First of all Search Results improvements, then nice Start Pages!
As for the "live" approach, this is nothing more than the old "thin client" idea which has been around for decades. There have many attempts to bring it back, all of which have failed. Big companies love the idea because of the level of control - it is just one big app and everyone is on the same page. But can you really envisage accepting the idea of storing everything on a remote server over which you have no contol? Would you trust your personal or confidential documents to a company dependent on revenue from your subscription to the service. What happens if you don't pay? Do you lose everything?

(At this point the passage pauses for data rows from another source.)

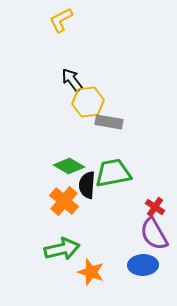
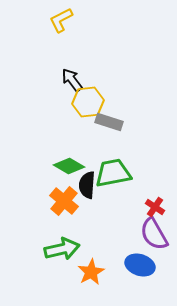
gray rectangle: rotated 8 degrees clockwise
blue ellipse: moved 3 px left; rotated 20 degrees clockwise
orange star: rotated 24 degrees clockwise
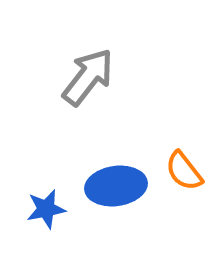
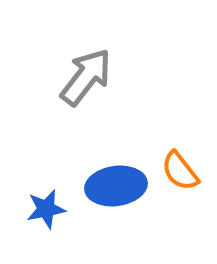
gray arrow: moved 2 px left
orange semicircle: moved 4 px left
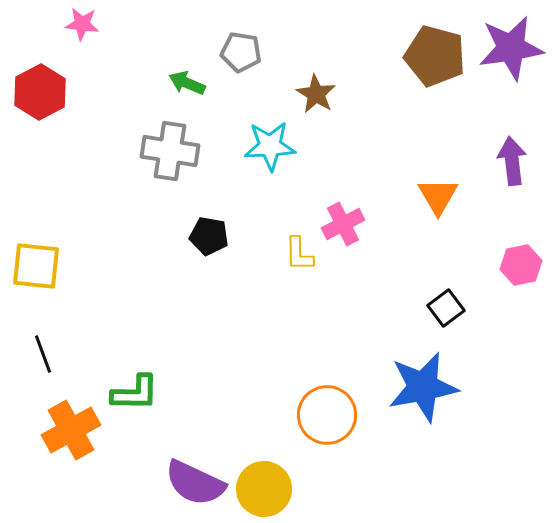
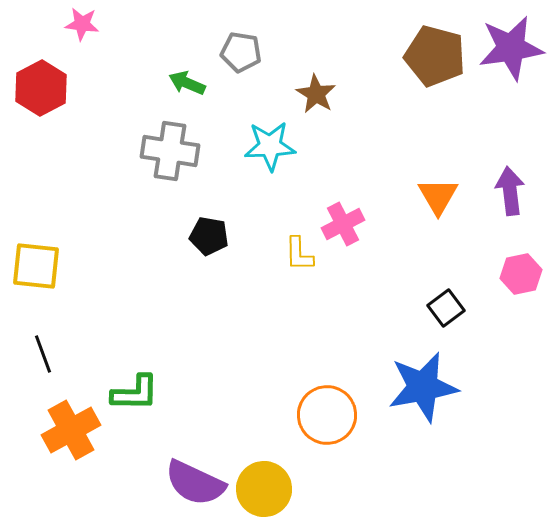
red hexagon: moved 1 px right, 4 px up
purple arrow: moved 2 px left, 30 px down
pink hexagon: moved 9 px down
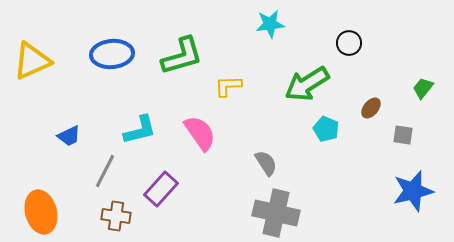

Users have always resisted and clung on to their fat clients (PCs) despite all the viruses, worms, rootkits and the like, because they have the control over their own space and documents on their own machine. Not just the technically-savvy, but the overwhelming majority of users. Despite all the Web 2.0 hype, "live" Windows is a non-starter unless it finds a role in a PC-centric environment. What's more, unless the live offering rapidly becomes considerably better than this current very poor effort, then the threat is going to be minimal.
I think MS knows what they're doing and this is either a
'In case competitors want to do it.. we did it first'
They'll promote this heavily through integration of everything MS (msn search, start, live, hotmail/msn messenger, etc etc) and then having it as default for new Longhorn and IE7. In this case... when the average (broadband) user gets used to this and viral marketing (i.e. word of mouth, etc) spreads it... it can quite possibly become the 'norm'.